**SUPPLIED TEXT**.
┌──

Start working your way through the notebook: Practice inspecting a web page, fetch a web page, parse the HTML, target and extract the data, write to CSV (if time). Pause frequently to ask if anyone has questions. There's a bunch of text at the beginning of the notebook that's mostly for them to read and reference, not necessarily a list of things to cover.

Any time you see ✍️ Try it yourself, hit the brakes and give everyone a little time to play around with whatever concept you're discussing.

In IRE's experience, you'll want to budget more time than you'd think for showing how to parse data out of the BeautifulSoup object.

If you have Internet problems, you can pivot and work on the HTML file saved in this directory, sd-warn.html -- there's a cell with some commented-out code that folks can run to read in the HTML.

Debugging

If you can, find an opportunity when someone has gotten an error and take a few minutes to walk through basic debugging strategy: Reading the traceback error from bottom to top, strategic Googling, etc.

If you have extra time at the end

You can set them on the extra credit problems at the end of the notebook or oversee some unstructured lab time -- they can practice scraping other web pages or look up additional methods for navigating the souped HTML, etc.

Ending the session

  1. Have everyone close out of their notebook tabs
  2. In terminal, Ctrl+C to kill the server process
  3. Close the terminal window

└──

**DATA FOR REVIEW**.
┌──

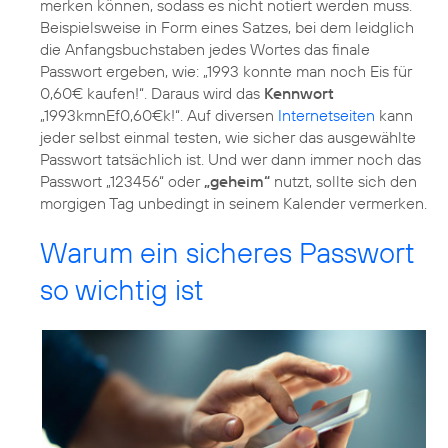
merken können, sodass es nicht notiert werden muss.
Beispielsweise in Form eines Satzes, bei dem leidglich
die Anfangsbuchstaben jedes Wortes das finale
Passwort ergeben, wie: „1993 konnte man noch Eis für
0,60€ kaufen!“. Daraus wird das
Kennwort
„1993kmnEf0,60€k!“. Auf diversen
Internetseiten
kann
jeder selbst einmal testen, wie sicher das ausgewählte
Passwort tatsächlich ist. Und wer dann immer noch das
Passwort „123456“ oder
„geheim“
nutzt, sollte sich den
morgigen Tag unbedingt in seinem Kalender vermerken.
Warum ein sicheres Passwort
so wichtig ist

└──

**ASSIGNED TASK**. In the instructor notes on the scraping notebook, which HTML file can the class work from if the Internet connection fails?

**RESPONSE FOR THIS EXERCISE**. sd-warn.html, the file saved in this directory.